* _DIRECTIONS_
All of the records must be given again exactly.

[Records from a dataset]
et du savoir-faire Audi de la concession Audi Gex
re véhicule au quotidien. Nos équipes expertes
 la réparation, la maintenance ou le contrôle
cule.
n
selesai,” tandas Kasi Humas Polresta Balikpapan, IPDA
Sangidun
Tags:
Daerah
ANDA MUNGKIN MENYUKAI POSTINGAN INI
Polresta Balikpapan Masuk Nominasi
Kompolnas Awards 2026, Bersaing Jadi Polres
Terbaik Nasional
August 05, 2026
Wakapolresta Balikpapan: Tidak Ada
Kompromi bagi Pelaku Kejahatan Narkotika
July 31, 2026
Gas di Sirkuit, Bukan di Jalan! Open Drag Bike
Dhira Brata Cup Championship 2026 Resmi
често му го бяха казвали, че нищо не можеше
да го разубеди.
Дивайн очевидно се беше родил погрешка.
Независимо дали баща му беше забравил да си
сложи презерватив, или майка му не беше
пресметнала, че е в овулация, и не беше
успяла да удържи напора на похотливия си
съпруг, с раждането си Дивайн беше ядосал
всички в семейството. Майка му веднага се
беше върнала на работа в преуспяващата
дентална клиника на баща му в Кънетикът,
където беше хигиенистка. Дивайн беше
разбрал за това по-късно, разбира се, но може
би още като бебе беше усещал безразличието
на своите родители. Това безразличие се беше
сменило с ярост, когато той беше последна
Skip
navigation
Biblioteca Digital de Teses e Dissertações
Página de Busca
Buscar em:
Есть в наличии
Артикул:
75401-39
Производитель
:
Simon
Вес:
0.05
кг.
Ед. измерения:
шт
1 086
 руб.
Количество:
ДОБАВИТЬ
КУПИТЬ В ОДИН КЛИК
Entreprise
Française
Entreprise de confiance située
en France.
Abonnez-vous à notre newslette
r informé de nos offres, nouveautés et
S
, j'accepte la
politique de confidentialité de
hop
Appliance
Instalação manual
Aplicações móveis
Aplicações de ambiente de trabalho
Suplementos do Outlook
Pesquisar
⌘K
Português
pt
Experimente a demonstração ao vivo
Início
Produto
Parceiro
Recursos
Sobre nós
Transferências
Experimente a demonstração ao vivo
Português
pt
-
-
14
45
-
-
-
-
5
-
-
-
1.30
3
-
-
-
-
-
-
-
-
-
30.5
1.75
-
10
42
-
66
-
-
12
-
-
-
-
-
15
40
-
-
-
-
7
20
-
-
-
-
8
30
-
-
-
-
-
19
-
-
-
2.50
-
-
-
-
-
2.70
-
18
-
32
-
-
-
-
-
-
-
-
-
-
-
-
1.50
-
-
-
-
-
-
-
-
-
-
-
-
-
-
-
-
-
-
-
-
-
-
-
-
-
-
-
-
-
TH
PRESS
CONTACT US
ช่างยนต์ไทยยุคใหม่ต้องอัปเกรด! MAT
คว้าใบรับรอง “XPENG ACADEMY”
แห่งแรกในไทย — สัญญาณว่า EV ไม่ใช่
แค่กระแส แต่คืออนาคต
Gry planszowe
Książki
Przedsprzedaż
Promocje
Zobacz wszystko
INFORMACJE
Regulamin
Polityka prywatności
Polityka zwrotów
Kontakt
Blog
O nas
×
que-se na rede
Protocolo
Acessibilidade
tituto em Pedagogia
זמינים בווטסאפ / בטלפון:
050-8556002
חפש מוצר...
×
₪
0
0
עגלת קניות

* _ANSWER TO THIS TASK_
et du savoir-faire Audi de la concession Audi Gex
re véhicule au quotidien. Nos équipes expertes
 la réparation, la maintenance ou le contrôle
cule.
n
selesai,” tandas Kasi Humas Polresta Balikpapan, IPDA
Sangidun
Tags:
Daerah
ANDA MUNGKIN MENYUKAI POSTINGAN INI
Polresta Balikpapan Masuk Nominasi
Kompolnas Awards 2026, Bersaing Jadi Polres
Terbaik Nasional
August 05, 2026
Wakapolresta Balikpapan: Tidak Ada
Kompromi bagi Pelaku Kejahatan Narkotika
July 31, 2026
Gas di Sirkuit, Bukan di Jalan! Open Drag Bike
Dhira Brata Cup Championship 2026 Resmi
често му го бяха казвали, че нищо не можеше
да го разубеди.
Дивайн очевидно се беше родил погрешка.
Независимо дали баща му беше забравил да си
сложи презерватив, или майка му не беше
пресметнала, че е в овулация, и не беше
успяла да удържи напора на похотливия си
съпруг, с раждането си Дивайн беше ядосал
всички в семейството. Майка му веднага се
беше върнала на работа в преуспяващата
дентална клиника на баща му в Кънетикът,
където беше хигиенистка. Дивайн беше
разбрал за това по-късно, разбира се, но може
би още като бебе беше усещал безразличието
на своите родители. Това безразличие се беше
сменило с ярост, когато той беше последна
Skip
navigation
Biblioteca Digital de Teses e Dissertações
Página de Busca
Buscar em:
Есть в наличии
Артикул:
75401-39
Производитель
:
Simon
Вес:
0.05
кг.
Ед. измерения:
шт
1 086
 руб.
Количество:
ДОБАВИТЬ
КУПИТЬ В ОДИН КЛИК
Entreprise
Française
Entreprise de confiance située
en France.
Abonnez-vous à notre newslette
r informé de nos offres, nouveautés et
S
, j'accepte la
politique de confidentialité de
hop
Appliance
Instalação manual
Aplicações móveis
Aplicações de ambiente de trabalho
Suplementos do Outlook
Pesquisar
⌘K
Português
pt
Experimente a demonstração ao vivo
Início
Produto
Parceiro
Recursos
Sobre nós
Transferências
Experimente a demonstração ao vivo
Português
pt
-
-
14
45
-
-
-
-
5
-
-
-
1.30
3
-
-
-
-
-
-
-
-
-
30.5
1.75
-
10
42
-
66
-
-
12
-
-
-
-
-
15
40
-
-
-
-
7
20
-
-
-
-
8
30
-
-
-
-
-
19
-
-
-
2.50
-
-
-
-
-
2.70
-
18
-
32
-
-
-
-
-
-
-
-
-
-
-
-
1.50
-
-
-
-
-
-
-
-
-
-
-
-
-
-
-
-
-
-
-
-
-
-
-
-
-
-
-
-
-
TH
PRESS
CONTACT US
ช่างยนต์ไทยยุคใหม่ต้องอัปเกรด! MAT
คว้าใบรับรอง “XPENG ACADEMY”
แห่งแรกในไทย — สัญญาณว่า EV ไม่ใช่
แค่กระแส แต่คืออนาคต
Gry planszowe
Książki
Przedsprzedaż
Promocje
Zobacz wszystko
INFORMACJE
Regulamin
Polityka prywatności
Polityka zwrotów
Kontakt
Blog
O nas
×
que-se na rede
Protocolo
Acessibilidade
tituto em Pedagogia
זמינים בווטסאפ / בטלפון:
050-8556002
חפש מוצר...
×
₪
0
0
עגלת קניות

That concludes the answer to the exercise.